Think carefully how best to structure files in folders, in order to make it easy to locate and organise files and versions. When working in collaboration with others, the need for an orderly structure is even more important.
If your workplace already have established ways to structure folders, use the same method.
Consider the best hierarchy for files, deciding whether a deep or shallow hierarchy is preferable. But use a hierarchical structure!
Example folder structure
In the example to the right, data and documentation files are held in separate folders. Data files are further organised according to data type and then according to research activity. Documentation files are organised also according to type of documentation file and research activity.

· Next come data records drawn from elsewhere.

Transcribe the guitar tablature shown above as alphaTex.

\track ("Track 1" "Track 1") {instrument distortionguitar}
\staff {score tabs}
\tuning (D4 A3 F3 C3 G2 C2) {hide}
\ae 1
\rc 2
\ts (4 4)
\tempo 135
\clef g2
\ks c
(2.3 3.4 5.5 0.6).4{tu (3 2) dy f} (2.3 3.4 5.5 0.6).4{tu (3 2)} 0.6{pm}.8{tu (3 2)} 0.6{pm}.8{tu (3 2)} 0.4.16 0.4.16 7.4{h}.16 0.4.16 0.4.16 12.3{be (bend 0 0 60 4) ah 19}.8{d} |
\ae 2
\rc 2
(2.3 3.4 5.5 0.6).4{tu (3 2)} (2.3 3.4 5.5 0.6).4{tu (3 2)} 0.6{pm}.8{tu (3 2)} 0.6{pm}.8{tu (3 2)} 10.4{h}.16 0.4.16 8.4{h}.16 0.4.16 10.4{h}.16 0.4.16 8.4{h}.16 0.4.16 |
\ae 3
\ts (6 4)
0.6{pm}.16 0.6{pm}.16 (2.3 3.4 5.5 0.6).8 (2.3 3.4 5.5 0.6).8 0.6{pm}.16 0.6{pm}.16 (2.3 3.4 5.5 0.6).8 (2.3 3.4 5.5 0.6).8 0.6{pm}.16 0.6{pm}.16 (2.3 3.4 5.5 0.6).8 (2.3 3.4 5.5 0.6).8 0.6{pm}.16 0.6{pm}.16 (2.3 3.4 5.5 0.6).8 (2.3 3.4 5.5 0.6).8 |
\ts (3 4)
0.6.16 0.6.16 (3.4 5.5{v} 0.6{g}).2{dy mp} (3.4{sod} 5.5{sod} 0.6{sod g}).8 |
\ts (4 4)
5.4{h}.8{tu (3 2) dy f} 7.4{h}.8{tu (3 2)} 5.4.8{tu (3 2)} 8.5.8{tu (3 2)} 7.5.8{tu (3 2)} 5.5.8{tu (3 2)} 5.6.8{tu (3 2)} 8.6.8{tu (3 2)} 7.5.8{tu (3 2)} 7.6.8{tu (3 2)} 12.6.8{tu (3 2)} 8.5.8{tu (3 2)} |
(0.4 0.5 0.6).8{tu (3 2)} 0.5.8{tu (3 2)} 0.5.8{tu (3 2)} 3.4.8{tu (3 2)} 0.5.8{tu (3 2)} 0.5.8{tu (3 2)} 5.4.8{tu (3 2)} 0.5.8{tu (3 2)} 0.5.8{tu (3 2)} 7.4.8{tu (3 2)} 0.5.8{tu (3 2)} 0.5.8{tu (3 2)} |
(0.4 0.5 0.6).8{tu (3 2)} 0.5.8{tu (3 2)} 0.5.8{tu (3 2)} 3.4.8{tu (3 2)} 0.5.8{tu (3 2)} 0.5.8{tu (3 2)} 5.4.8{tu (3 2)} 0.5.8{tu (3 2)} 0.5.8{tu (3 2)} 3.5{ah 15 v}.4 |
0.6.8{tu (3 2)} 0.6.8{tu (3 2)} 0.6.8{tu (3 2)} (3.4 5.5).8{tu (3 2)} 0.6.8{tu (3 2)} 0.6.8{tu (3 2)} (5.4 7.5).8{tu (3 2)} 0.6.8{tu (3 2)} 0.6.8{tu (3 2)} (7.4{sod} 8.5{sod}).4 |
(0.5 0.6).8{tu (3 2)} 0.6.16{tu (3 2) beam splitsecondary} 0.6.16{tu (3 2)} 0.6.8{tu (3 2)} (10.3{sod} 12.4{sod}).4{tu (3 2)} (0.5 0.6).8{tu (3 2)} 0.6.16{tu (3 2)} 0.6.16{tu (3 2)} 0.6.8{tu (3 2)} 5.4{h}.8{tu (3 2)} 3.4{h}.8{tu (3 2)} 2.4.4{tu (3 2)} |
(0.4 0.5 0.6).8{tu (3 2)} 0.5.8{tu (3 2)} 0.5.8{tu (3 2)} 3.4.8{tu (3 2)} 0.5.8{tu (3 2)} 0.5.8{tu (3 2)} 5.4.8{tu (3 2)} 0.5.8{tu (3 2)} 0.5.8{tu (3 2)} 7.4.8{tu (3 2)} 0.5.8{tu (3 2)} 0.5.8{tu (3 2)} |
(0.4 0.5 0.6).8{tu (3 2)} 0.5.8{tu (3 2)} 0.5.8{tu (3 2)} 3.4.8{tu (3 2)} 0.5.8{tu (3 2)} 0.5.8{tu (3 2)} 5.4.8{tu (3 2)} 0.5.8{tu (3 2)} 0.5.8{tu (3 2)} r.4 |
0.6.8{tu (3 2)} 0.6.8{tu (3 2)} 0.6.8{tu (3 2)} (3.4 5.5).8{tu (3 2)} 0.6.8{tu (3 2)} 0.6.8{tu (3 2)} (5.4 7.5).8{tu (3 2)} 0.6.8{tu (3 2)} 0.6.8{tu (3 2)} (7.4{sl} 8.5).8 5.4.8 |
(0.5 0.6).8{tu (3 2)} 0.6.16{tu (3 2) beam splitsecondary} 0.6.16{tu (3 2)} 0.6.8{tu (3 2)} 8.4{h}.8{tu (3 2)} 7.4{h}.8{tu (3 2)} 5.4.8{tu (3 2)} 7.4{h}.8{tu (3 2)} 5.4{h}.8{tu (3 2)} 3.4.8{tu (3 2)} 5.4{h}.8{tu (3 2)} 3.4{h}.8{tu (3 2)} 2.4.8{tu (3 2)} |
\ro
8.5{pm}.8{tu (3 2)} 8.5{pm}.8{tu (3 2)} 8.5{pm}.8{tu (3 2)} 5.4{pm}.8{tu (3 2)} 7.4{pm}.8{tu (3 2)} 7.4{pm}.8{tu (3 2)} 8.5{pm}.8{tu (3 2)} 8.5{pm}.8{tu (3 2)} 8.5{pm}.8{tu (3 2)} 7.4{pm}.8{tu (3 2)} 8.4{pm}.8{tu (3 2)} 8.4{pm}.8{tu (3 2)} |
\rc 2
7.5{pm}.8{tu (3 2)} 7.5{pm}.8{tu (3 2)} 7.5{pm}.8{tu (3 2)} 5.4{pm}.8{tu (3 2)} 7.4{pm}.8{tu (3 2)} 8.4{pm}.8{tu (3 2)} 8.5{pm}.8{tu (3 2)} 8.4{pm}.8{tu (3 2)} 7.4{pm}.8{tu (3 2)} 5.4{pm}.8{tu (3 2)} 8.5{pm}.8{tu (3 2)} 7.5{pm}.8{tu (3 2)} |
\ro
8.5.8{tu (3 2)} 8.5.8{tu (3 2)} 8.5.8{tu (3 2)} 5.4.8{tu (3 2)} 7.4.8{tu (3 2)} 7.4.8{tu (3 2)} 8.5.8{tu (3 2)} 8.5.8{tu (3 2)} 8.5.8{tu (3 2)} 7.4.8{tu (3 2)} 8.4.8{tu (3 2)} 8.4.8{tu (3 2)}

A file name should be seen as a principal identifier for a file. Therefore good file naming conventions can give clues to the content, status and version of a file. It can uniquely identify a file and help in classifying and sorting files. File names that reflect the file content also facilitate searching and discovering files. In collaborative research, it is vital to keep track of changes and edits to files via the file name. File names should be independent of the location of the file on a computer.
There are software available that can help in naming of files. Bulk renaming of files can be done with the Bulk Rename Utility in Windows, or with software such as Ant Renamer, Rename-IT or Renamer (MacOS).
Best practice is to:
- create sensible, meaningful but brief names
- use file names to classify types of files
- avoid using spaces, dots and special characters (& or ? or !)
- use hyphens (-) or underscores (_) to separate elements in a file name
- avoid very long file names
- include versioning within file names where appropriate, e.g. _v1, _v2
Even though computers add basic information and properties to a file, such as file type, date and time of creation and modification, this is not reliable data management. This type of metadata should instead be added to the file name.
This article largely builds upon information from the UK Data Service.